Friday, Feb. 16, 2018
By Marie Mischel
Intermountain Catholic

And so we have entered Lent, the liturgical season of darkness. We began with a smudge of ash to remind us that soon we will be buried in the dust from which we were formed. Death also was reflected in the vestments of the minister who applied the ash to our foreheads – the color for the season is purple, symbolic of mourning. Purple also is associated with royalty, fitting for the King of Kings, unlike the shade of the Prince of Darkness.

This prince is the same Father of Lies who tempted Jesus at the end of his 40 days in the desert, as we will hear when the Gospel is proclaimed on Sunday. Our Lord’s time of prayer and fasting in the wasteland is the model for our own Lenten journey, during which we are meant to confront the darkness of sin in our lives.  

Darkness is the absence of light. It is light that allows us to perceive objects and especially color, as the ancient Greek philosophers noted. Plotinus commented that a color’s beauty is derived from the presence of incorporeal light, and the 11th-century Catholic theologian Hugh of Saint Victor remarked that color adds much beauty to nature. For Hugh and other medieval thinkers, nature revealed God. St. Augustine of Hippo went a step further and declared that nature is in fact a reflection of the divine image. Following that train of thought, all resplendent things mirror God, who is love and truth and a diadem of beauty.

Made in God’s image, we ourselves are meant to be beautiful creatures, but beauty of any sort can be hidden by darkness. During Lent we are called to confront the corruption of our own beauty brought about by sin. Our goal is to come to the life that is the light of men, the light that shines in the darkness, the light that darkness has not overcome. Like the light that illuminates the universe but is never consumed, the light to whom John the Baptist bore witness will never be vanquished by darkness. This, then, gives us the hope that if we turn toward the true light that never was touched by sin and enlightens everyone, it will shine in our darkness and brighten our way.

During Lent we turn toward that light through prayer and penance and almsgiving, hoping that after mourning the sinfulness that led to not only our own death but that of the innocent one, with the sunrise of Easter will come a new day. We have this hope because God is kind and merciful, ever reaching to take us into his embrace, as we heard last Sunday, when a leper dared to break free of his society’s constraints, which required that he keep himself 6 feet from any other person. He gathered his courage and, violating the law, approached Jesus, knelt and begged to be made clean. If we follow his example, by grace we may hear Our Lord say the words we long for: “Be made clean,” and too he might shatter the bounds of the righteousness to which he is entitled, stretch out his hand and touch us with his love and forgiveness.

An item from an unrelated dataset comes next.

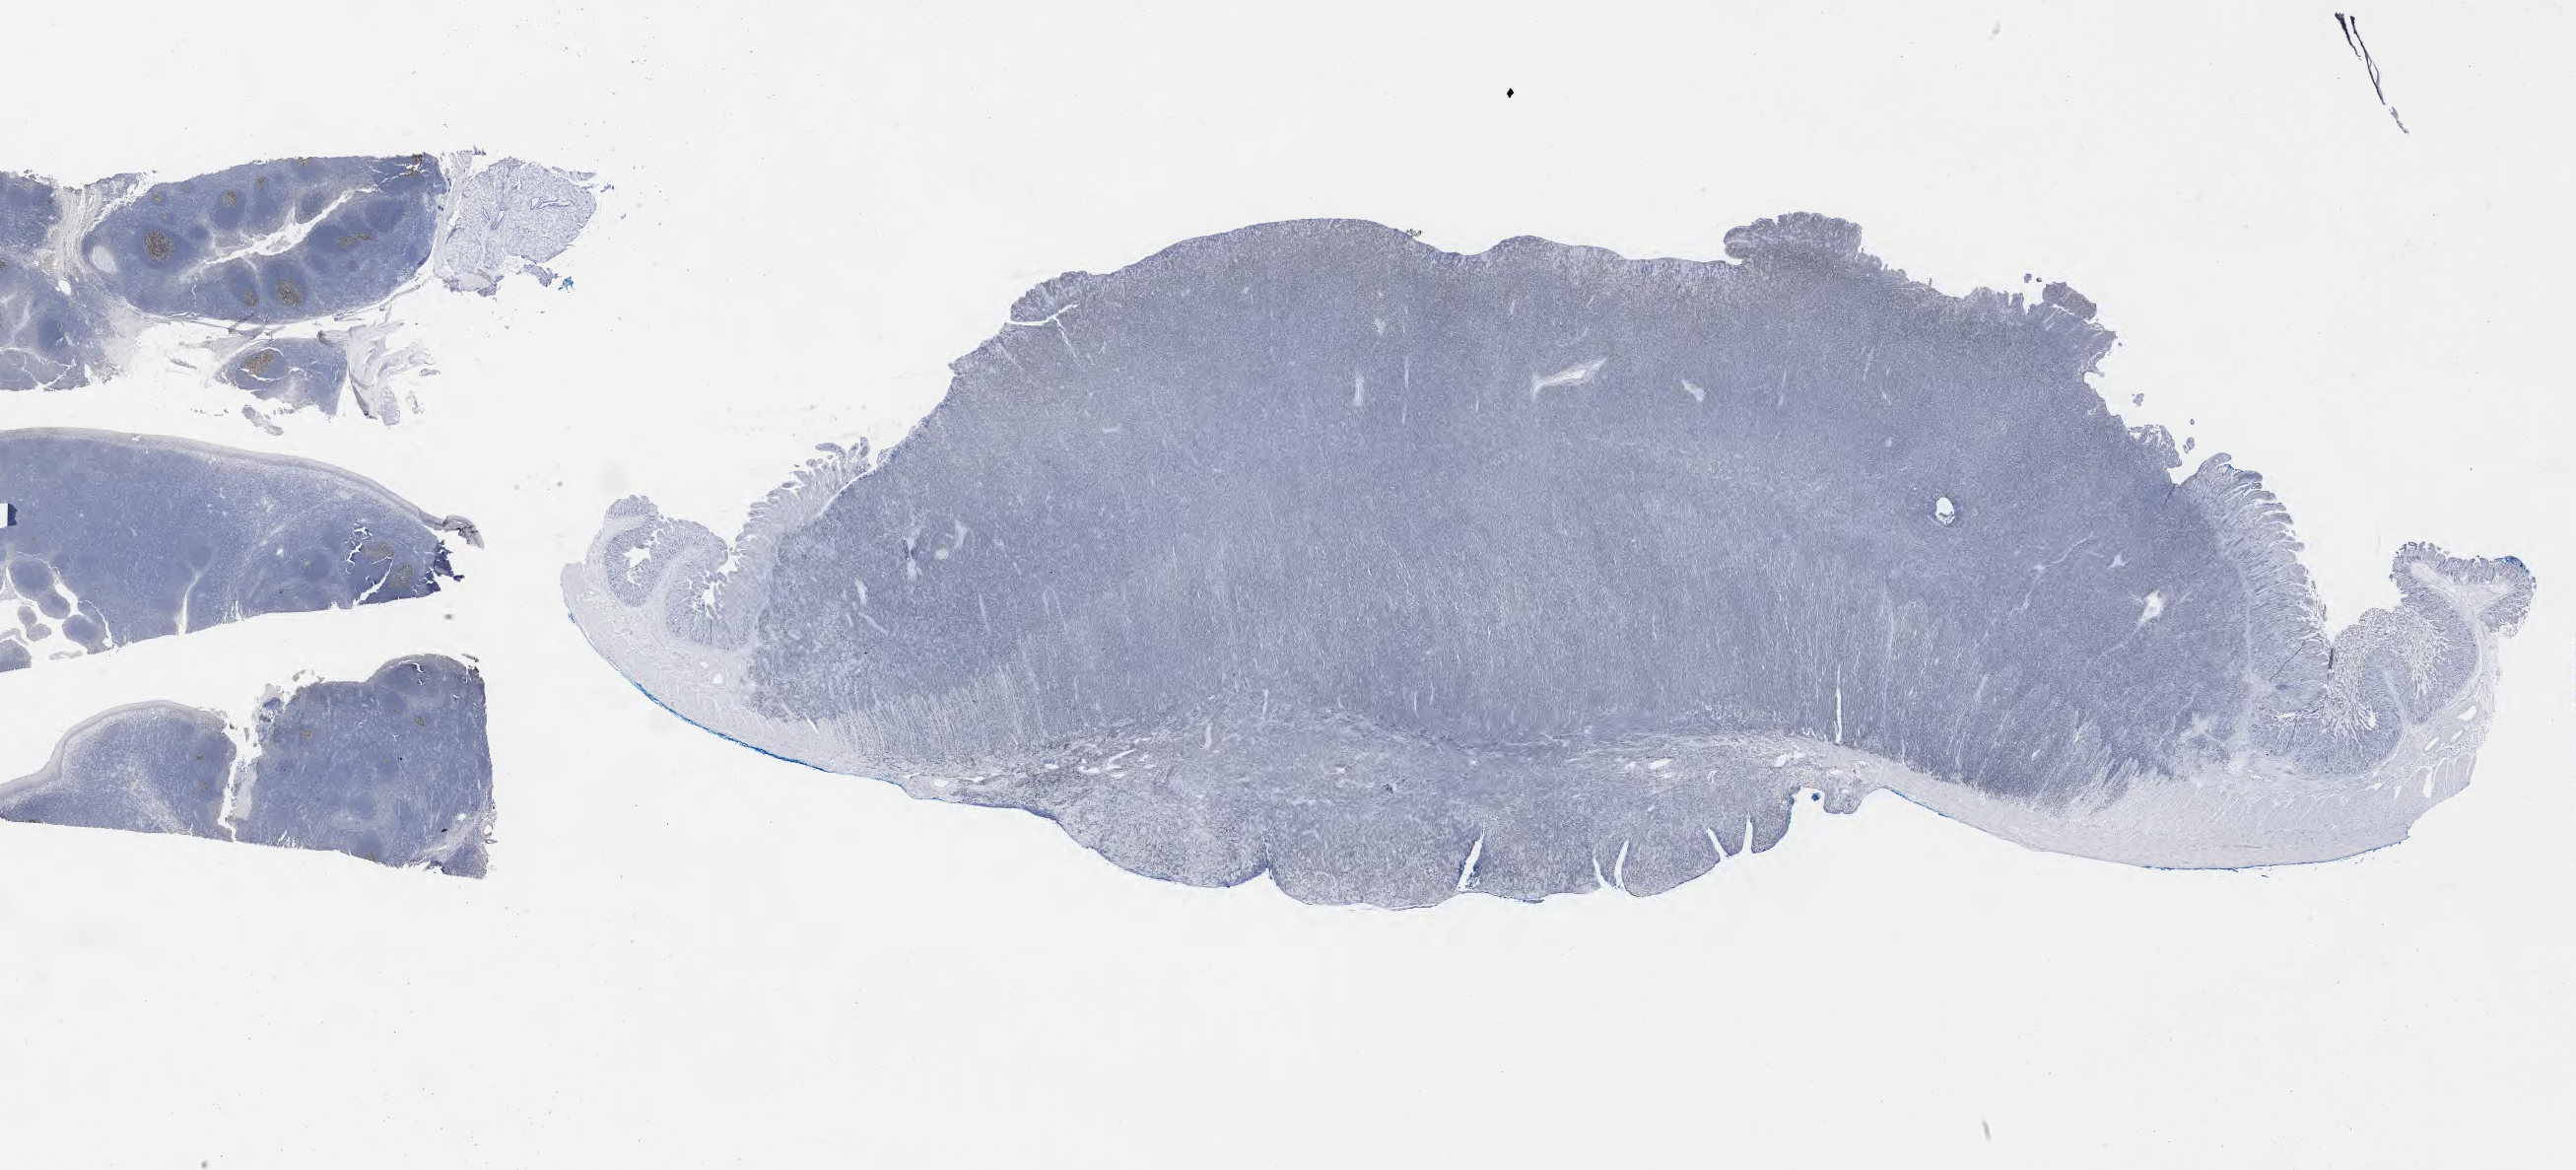
Whole-slide image, immunohistochemical stain for BCL6 — whole scanned area (about 42.3 x 19.2 mm) shown as a low-resolution overview, specimen: tumor tissue, anatomic site: small intestine. Patient: male, age at initial diagnosis 6 years.
Diagnosis: Burkitt lymphoma, NOS.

Visible light is comprised of all the hues of the rainbow, and light reveals the beauty of each unique shade. In Christ’s light we ourselves are individual colors who together constitute his Church, and through this penitential time of Lent we polish ourselves so that come Easter we may rise with him and shine more brightly, reflecting the light from the lamp that is the Lamb.

Marie Mischel is editor of the Intermountain Catholic.